Reporter: Noverius Laoli | Editor: Dupla Kartini
JAKARTA. Inisiatif DPR menyusun Rancangan Undang-Undang (RUU) Perkelapasawitan untuk mengatur dan mengontrol tata kelola industri kelapa sawit di Indonesia menuai respon beragam. Pengusaha dan petani kelapa sawit menyambut baik, namun aktivis lingkungan hidup menolak RUU ini lantaran dianggap melegalkan pengrusakan hutan.
Wakil Ketua Badan Legislasi (Baleg) DPR Firman Subagyo mengatakan, RUU Perkelapasawitan ini baru masuk pembahasan tahap awal. DPR memunculkan RUU Perkelapasawitan lantaran industri ini cukup strategis. "RUU ini menjadi penting karena kelapa sawit memberikan kontribusi bagi negara cukup signifikan, tapi belum ada aturan hukum yang jelas soal pengelolaan sawit seperti di Malaysia," ujarnya.

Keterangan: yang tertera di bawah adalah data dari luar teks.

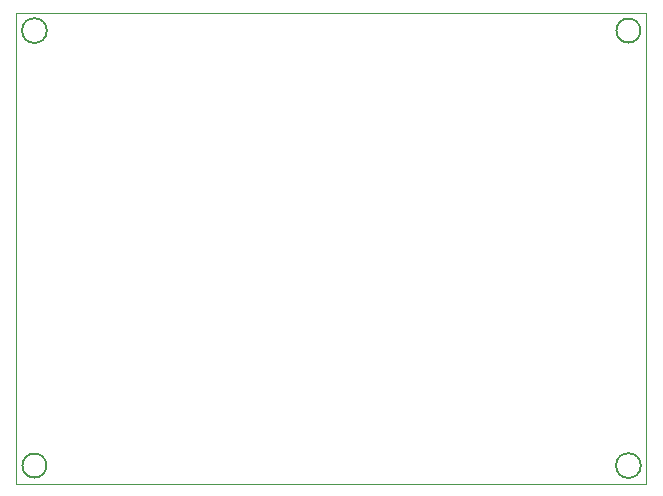
<source format=gbr>
%TF.GenerationSoftware,KiCad,Pcbnew,(6.0.2)*%
%TF.CreationDate,2022-04-09T01:06:01+09:00*%
%TF.ProjectId,joystick-input,6a6f7973-7469-4636-9b2d-696e7075742e,rev?*%
%TF.SameCoordinates,Original*%
%TF.FileFunction,Profile,NP*%
%FSLAX46Y46*%
G04 Gerber Fmt 4.6, Leading zero omitted, Abs format (unit mm)*
G04 Created by KiCad (PCBNEW (6.0.2)) date 2022-04-09 01:06:01*
%MOMM*%
%LPD*%
G01*
G04 APERTURE LIST*
%TA.AperFunction,Profile*%
%ADD10C,0.150000*%
%TD*%
%TA.AperFunction,Profile*%
%ADD11C,0.100000*%
%TD*%
G04 APERTURE END LIST*
D10*
X164655500Y-69278500D02*
G75*
G03*
X164655500Y-69278500I-1016000J0D01*
G01*
D11*
X111823500Y-67754500D02*
X165163500Y-67754500D01*
D10*
X114394769Y-69278500D02*
G75*
G03*
X114394769Y-69278500I-1047269J0D01*
G01*
D11*
X111823500Y-107632500D02*
X111823500Y-67754500D01*
X165163500Y-67754500D02*
X165163500Y-107632500D01*
X165163500Y-107632500D02*
X111823500Y-107632500D01*
D10*
X114363500Y-106108500D02*
G75*
G03*
X114363500Y-106108500I-1016000J0D01*
G01*
X164686769Y-106108500D02*
G75*
G03*
X164686769Y-106108500I-1047269J0D01*
G01*
M02*

</source>
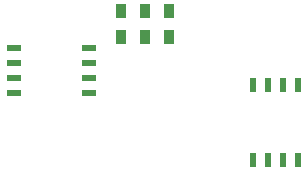
<source format=gbp>
G04 #@! TF.FileFunction,Paste,Bot*
%FSLAX46Y46*%
G04 Gerber Fmt 4.6, Leading zero omitted, Abs format (unit mm)*
G04 Created by KiCad (PCBNEW 4.0.1-stable) date 1/31/2016 9:18:08 PM*
%MOMM*%
G01*
G04 APERTURE LIST*
%ADD10C,0.100000*%
%ADD11R,0.900000X1.200000*%
%ADD12R,0.508000X1.143000*%
%ADD13R,1.143000X0.508000*%
G04 APERTURE END LIST*
D10*
D11*
X87757000Y-59479000D03*
X87757000Y-61679000D03*
X89789000Y-59479000D03*
X89789000Y-61679000D03*
X85725000Y-59479000D03*
X85725000Y-61679000D03*
D12*
X100711000Y-65786000D03*
X99441000Y-65786000D03*
X98171000Y-65786000D03*
X96901000Y-65786000D03*
X96901000Y-72136000D03*
X98171000Y-72136000D03*
X99441000Y-72136000D03*
X100711000Y-72136000D03*
D13*
X83058000Y-66421000D03*
X83058000Y-65151000D03*
X83058000Y-63881000D03*
X83058000Y-62611000D03*
X76708000Y-62611000D03*
X76708000Y-63881000D03*
X76708000Y-65151000D03*
X76708000Y-66421000D03*
M02*

</source>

Direktur Eksekutif Dewan Minyak Sawit Indonesia (DMSI) Iskandar Andi Nuhung mengusulkan beberapa hal. Pertama, pemberian izin khusus bagi petani kelapa sawit untuk memiliki luas lahan di atas 25 hektare (ha) sampai 100 ha. Dalam UU Pertanahan, setiap lahan di atas 25 ha harus mendapatkan izin Hak Guna Usaha (HGU). Artinya setelah izin itu habis, tanah ini kembali ke negara.
"Ada banyak keluarga yang memiliki warisan lahan sampai 100 ha dan sudah terlanjur menanam kelapa sawit," ujarnya pada KONTAN, Selasa (25/10).
Kedua, DPR perlu mengubah klausul yang menyamakan semua petani harus mengurus izin usaha. Sebab, ada banyak petani kecil yang dirugikan akibat kebijakan ini karena kesulitan mengurus perizinan.
Karena itu, DMSI menyarankan agar perizinan perkebunan sawit skala 5 ha ke bawah cukup pakai rekomendasi di tingkat kecamatan. "Kalau harus izin ke pusat sangat merepotkan dan menelan biaya besar," ujarnya.
Ketiga, DMSI juga mengusulkan agar dimasukkan aspek pembiayaan dari APBN untuk peremajaan sawit di tingkat petani. Selama ini, petani tidak memiliki cukup dana untuk meremajakan tanaman.
Keempat, perlu kebijakan yang melegalkan industri membangun pabrik pengolahan kelapa sawit di tengah perkebunan rakyat dengan syarat harus mendapat pesetujuan 75% dari petani setempat. Lewat wadah koperasi, petani sawit juga dapat mendirikan industri pengolahan dengan persetujuan 75% petani setempat. "Syarat ini penting agar ada jaminan pasokan bahan baku," imbuhnya.
Hanya saja, Firman bilang, DPR belum bisa mengakomodir usulan agar ada izin khusus bagi petani sawit untuk memiliki luas lahan di atas 25 ha sampai 100 ha. Sebab DPR butuh referensi jelas sebelum memasukkan usulan tersebut dalam RUU. "DPR ingin agar pengelolaan kelapa sawit di Indonesia dapat memenuhi rasa keadilan di masyarakat," ujarnya.
Belum terlalu mendesak
Di sisi lain, Ketua Umum Serikat Petani Indonesia Henry Saragih mengganggap UU Perkelapasawitan belum mendesak. Pemerintah dan DPR perlu meluruskan dulu posisi usaha kelapa sawit dalam konteks UUD 1945, khususnya pasal 33. "Menurut saya, ada kekeliruan yang menempatkan sawit menjadi salah satu sumber pendapatan dan kehidupan ekonomi Indonesia yang paling utama," ujarnya.
Untuk itu Henry menyarankan pemerintah memprioritaskan kebutuhan pokok nasional dengan mengutamakan pengembangan pertanian ketimbang kelapa sawit. Jangan sampai pembentukan Badan Perkelapasawitan justru memperluas lahan hutan di Indonesia yang rusak.
Henry menyarankan agarĀ perkebunan kelapa sawit diserahkan ke petani sawit. Proses pengolahan atau sektor hilir diserahkan ke swasta. "Selama ini, pengelolaan sawit belum bisa dijadikan bahan siap jadi," ujarnya.